---- Text

Authored by Francesco Montanari Leonelli, Phd, of consuel at Lex Alimentaria Studio Legale.
Earlier this year, the EU reported two cases of African Swine Fever in wild boars in Lithuania and Poland near the border with Belarus. African Swine Fever is a disease that, though harmless to humans, provokes high mortality rates in animals (mainly domestic pigs and wild boars). With the exception of Sardinia, where it is endemic, the EU territory has been always considered as free from the disease.On the other hand, in Russia, Belarus and Ukraine and other Caucasian countries several outbreaks have been reported since 2007.
Following the two outbreaks in Lithuania and Poland, the EU immediately demarcated the infested areas and limited movement of susceptible live animals and products from those areas. Despite the guarantees offered by the EU in terms of control and eradications measures, the veterinary services of Russia notified to the World Trade Organisation (WTO) the introduction of a temporary suspension of imports from those two Member States (January and February 2014). Nonetheless, the trade ban as implemented by Russia concerned, in practice, the whole EU, since Russian authorities considered the lack of controls within the EU internal market did not ensure adequate surveillance and traceability.

--------

**Task A**
Name every country mentioned in the African Swine Fever article.
**Task B**
Answer briefly from the African Swine Fever article:
(i) Which animals mainly suffer the high mortality the disease causes?
(ii) To which organization did Russia's veterinary services notify the import suspension?
(iii) According to Russian authorities, what did the lack of controls within the EU internal market fail to ensure?
**Task C**
Resume the African Swine Fever article from its last sentence.

---- Data for analysis

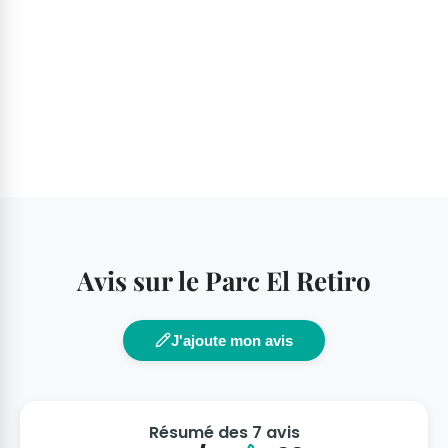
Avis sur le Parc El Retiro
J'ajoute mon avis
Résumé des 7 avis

--------
---- Data for analysis

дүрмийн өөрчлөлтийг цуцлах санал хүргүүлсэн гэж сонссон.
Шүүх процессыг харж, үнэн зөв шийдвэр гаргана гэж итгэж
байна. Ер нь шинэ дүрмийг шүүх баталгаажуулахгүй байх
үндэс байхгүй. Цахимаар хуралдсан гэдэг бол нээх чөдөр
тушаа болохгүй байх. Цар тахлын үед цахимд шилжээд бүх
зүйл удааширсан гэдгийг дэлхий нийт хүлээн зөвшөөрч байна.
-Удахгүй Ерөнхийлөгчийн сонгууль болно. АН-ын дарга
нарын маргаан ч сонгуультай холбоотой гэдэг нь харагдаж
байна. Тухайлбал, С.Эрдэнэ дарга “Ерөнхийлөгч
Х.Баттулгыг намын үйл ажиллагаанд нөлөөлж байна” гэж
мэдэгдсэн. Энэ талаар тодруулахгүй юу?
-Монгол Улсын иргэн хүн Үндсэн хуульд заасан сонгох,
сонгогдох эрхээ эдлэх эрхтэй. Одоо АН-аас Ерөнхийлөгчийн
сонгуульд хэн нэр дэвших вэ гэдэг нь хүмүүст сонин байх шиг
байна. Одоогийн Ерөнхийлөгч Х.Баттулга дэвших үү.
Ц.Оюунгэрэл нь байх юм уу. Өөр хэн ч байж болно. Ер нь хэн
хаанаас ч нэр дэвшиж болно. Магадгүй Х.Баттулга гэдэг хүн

--------

**Written reply A**
Lithuania, Poland, Belarus, Russia, Ukraine

**Written reply B**
(i) Domestic pigs and wild boars
(ii) The World Trade Organisation (WTO)
(iii) Adequate surveillance and traceability

**Written reply C**
Following the outbreaks, the European Commission requested scientific advice of the European Food Safety Authority (EFSA) on two occasions. In the first place, tasked with assessing the control measures deployed at EU level to avoid further spreading of the disease, EFSA concluded for their effectiveness. Secondly, with reference to the presence of the disease in neighbouring countries, whilst considering endemicity in Russia as high and the relevant control activities insufficient, EFSA considered that country as the main pathway for introduction of African Swine Fever in the EU.
Because of the import ban maintained by Russia, EU exports are suffering significant economic losses. Effectively, Russia is largely dependent on EU exports of pork meat and pig products. In spite of two months of intense bilateral negotiations, the European Commission did not succeed in having the Russian ban lifted. As a result on 8 April last, the EU requested the opening of formal consultations with Russia in the context of WTO, alleging violations of several provisions of the Sanitary and Phytosanitary Agreement and of the General Agreement on Tariffs and Trade. According to WTO rules, the two parties will have at least 60 days to settle the controversy. Should the ongoing formal consultations not be successful, the EU may eventually request the composition of an independent panel to rule on the dispute.